Meskipun belum tersedia vaksin, hepatitis C kini dapat disembuhkan melalui terapi antivirus kerja langsung (direct-acting antivirals/DAA) yang sangat efektif, dengan durasi pengobatan hanya 8–12 minggu.
Menyadari peluang ini, Organisasi Kesehatan Dunia (WHO) meluncurkan Deklarasi Glasgow tentang Hepatitis Virus pada 2015, dengan target ambisius untuk memberantas hepatitis virus sebagai ancaman kesehatan masyarakat pada 2030.
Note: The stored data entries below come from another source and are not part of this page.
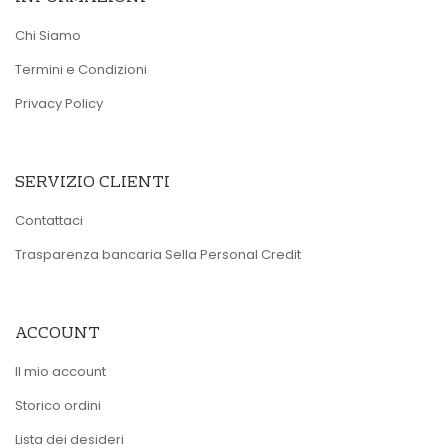
Chi Siamo
Termini e Condizioni
Privacy Policy
SERVIZIO CLIENTI
Contattaci
Trasparenza bancaria Sella Personal Credit
ACCOUNT
Il mio account
Storico ordini
Lista dei desideri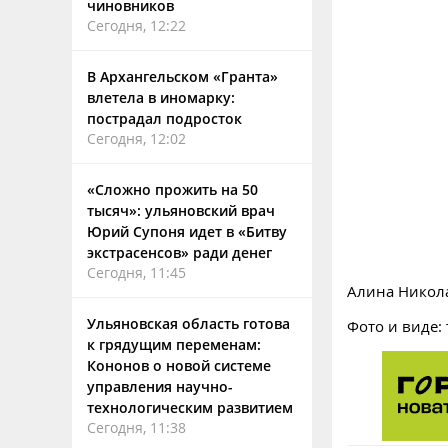
чиновников
Сегодня, 12:22
В Архангельском «Гранта»
влетела в иномарку:
пострадал подросток
Сегодня, 12:02
«Сложно прожить на 50
тысяч»: ульяновский врач
Юрий Супоня идет в «Битву
экстрасенсов» ради денег
Сегодня, 11:45
Алина Никол
Ульяновская область готова
Фото и виде: 
к грядущим переменам:
Кононов о новой системе
управления научно-
технологическим развитием
Сегодня, 11:38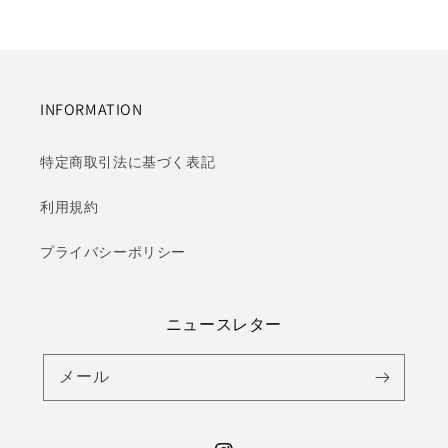
INFORMATION
特定商取引法に基づく表記
利用規約
プライバシーポリシー
ニュースレター
メール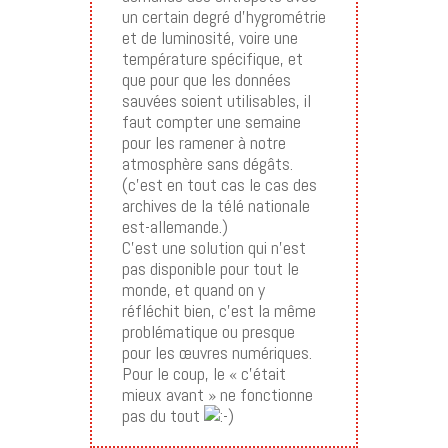
un certain degré d’hygrométrie
et de luminosité, voire une
température spécifique, et
que pour que les données
sauvées soient utilisables, il
faut compter une semaine
pour les ramener à notre
atmosphère sans dégâts.
(c’est en tout cas le cas des
archives de la télé nationale
est-allemande.)
C’est une solution qui n’est
pas disponible pour tout le
monde, et quand on y
réfléchit bien, c’est la même
problématique ou presque
pour les œuvres numériques.
Pour le coup, le « c’était
mieux avant » ne fonctionne
pas du tout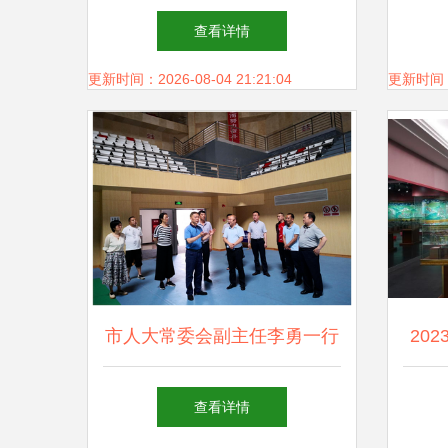
共文化场馆有序开放 提升文
抓手
查看详情
化场馆管理服务水平
更新时间：2026-08-04 21:21:04
更新时间：20
市人大常委会副主任李勇一行
20
调研文体旅产业工作 文化场
者走
查看详情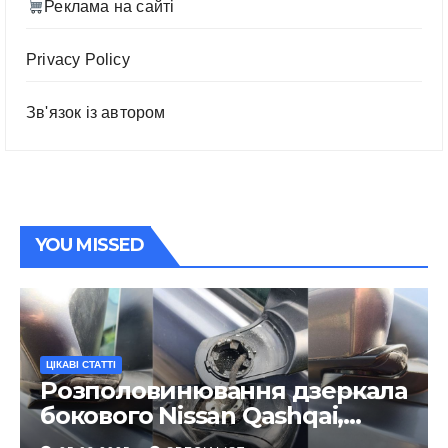
Реклама на сайті
Privacy Policy
Зв'язок із автором
YOU MISSED
ЦІКАВІ СТАТТІ
Розполовинювання дзеркала
бокового Nissan Qashqai,
ремонт люфту та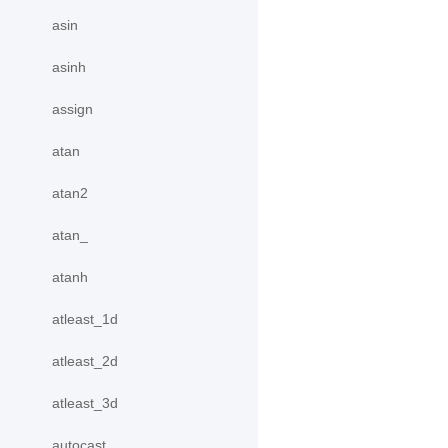
asin
asinh
assign
atan
atan2
atan_
atanh
atleast_1d
atleast_2d
atleast_3d
autocast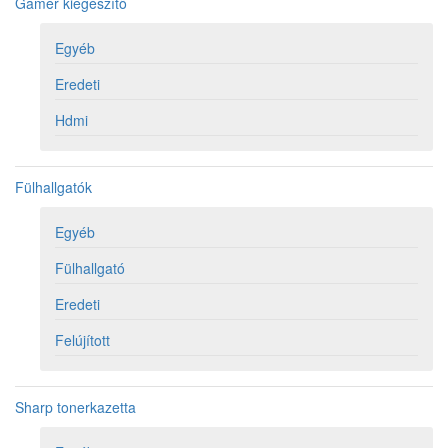
Gamer kiegészítő
Egyéb
Eredeti
Hdmi
Fülhallgatók
Egyéb
Fülhallgató
Eredeti
Felújított
Sharp tonerkazetta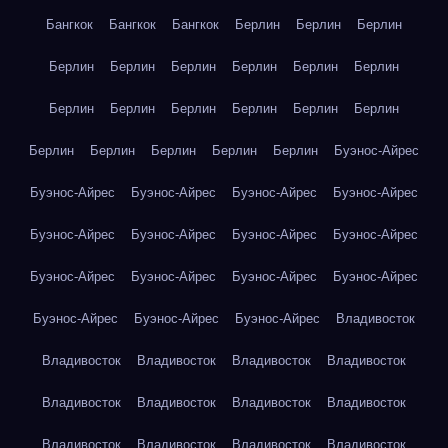
Бангкок
Бангкок
Бангкок
Берлин
Берлин
Берлин
Берлин
Берлин
Берлин
Берлин
Берлин
Берлин
Берлин
Берлин
Берлин
Берлин
Берлин
Берлин
Берлин
Берлин
Берлин
Берлин
Берлин
Буэнос-Айрес
Буэнос-Айрес
Буэнос-Айрес
Буэнос-Айрес
Буэнос-Айрес
Буэнос-Айрес
Буэнос-Айрес
Буэнос-Айрес
Буэнос-Айрес
Буэнос-Айрес
Буэнос-Айрес
Буэнос-Айрес
Буэнос-Айрес
Буэнос-Айрес
Буэнос-Айрес
Буэнос-Айрес
Владивосток
Владивосток
Владивосток
Владивосток
Владивосток
Владивосток
Владивосток
Владивосток
Владивосток
Владивосток
Владивосток
Владивосток
Владивосток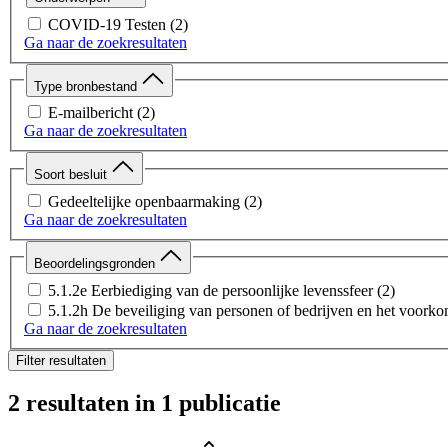
COVID-19 Testen
(2)
Ga naar de zoekresultaten
Type bronbestand
E-mailbericht
(2)
Ga naar de zoekresultaten
Soort besluit
Gedeeltelijke openbaarmaking
(2)
Ga naar de zoekresultaten
Beoordelingsgronden
5.1.2e Eerbiediging van de persoonlijke levenssfeer
(2)
5.1.2h De beveiliging van personen of bedrijven en het voork
Ga naar de zoekresultaten
Filter resultaten
2 resultaten
in 1 publicatie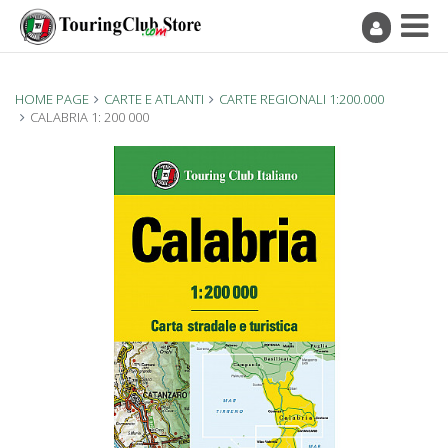
HOME PAGE
CARTE E ATLANTI
CARTE REGIONALI 1:200.000
CALABRIA 1: 200 000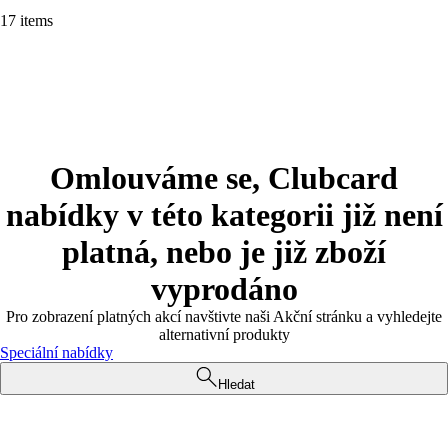
17 items
Omlouváme se, Clubcard
nabídky v této kategorii již není
platná, nebo je již zboží
vyprodáno
Pro zobrazení platných akcí navštivte naši Akční stránku a vyhledejte
alternativní produkty
Speciální nabídky
Hledat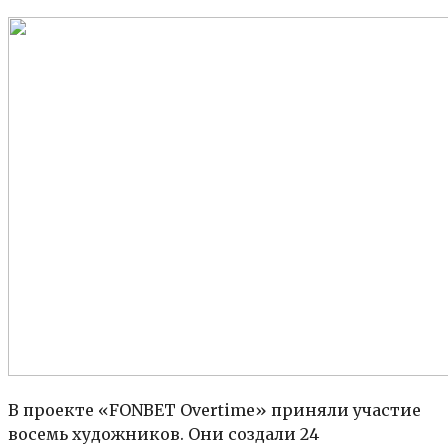
В проекте «FONBET Overtime» приняли участие
восемь художников. Они создали 24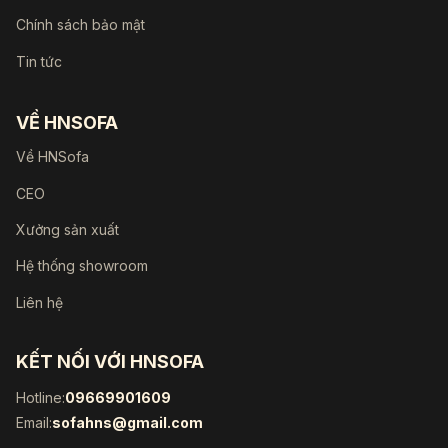
Chính sách bảo mật
Tin tức
VỀ HNSOFA
Về HNSofa
CEO
Xưởng sản xuất
Hệ thống showroom
Liên hệ
KẾT NỐI VỚI HNSOFA
Hotline:
09669901609
Email:
sofahns@gmail.com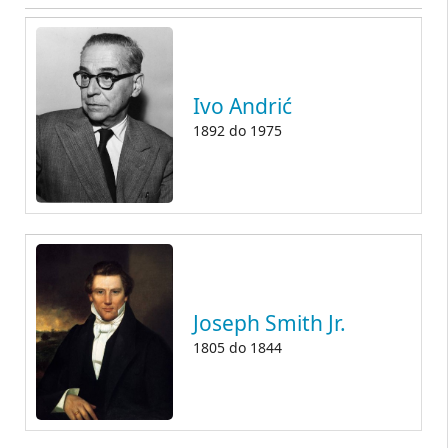
Ivo Andrić
1892
do
1975
Joseph Smith Jr.
1805
do
1844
Sejalan dengan Guidance for Country Validation of Viral Hepatitis Elimination dari WHO serta kerangka Path to Elimination (PTE), Taiwan telah mencapai target programatik Tingkat Emas (Gold Tier) untuk pemberantasan hepatitis C.
Pencapaian ini mencerminkan komitmen politik yang kuat serta integrasi sistematis upaya pencegahan, skrining, diagnosis, dan pengobatan hepatitis dalam sistem layanan kesehatan universal.
Melalui Layanan Kesehatan Preventif Dewasa untuk hepatitis B dan C, serta cakupan terapi DAA dalam program Asuransi Kesehatan Nasional, Taiwan telah memperluas akses terhadap skrining dan pengobatan secara signifikan.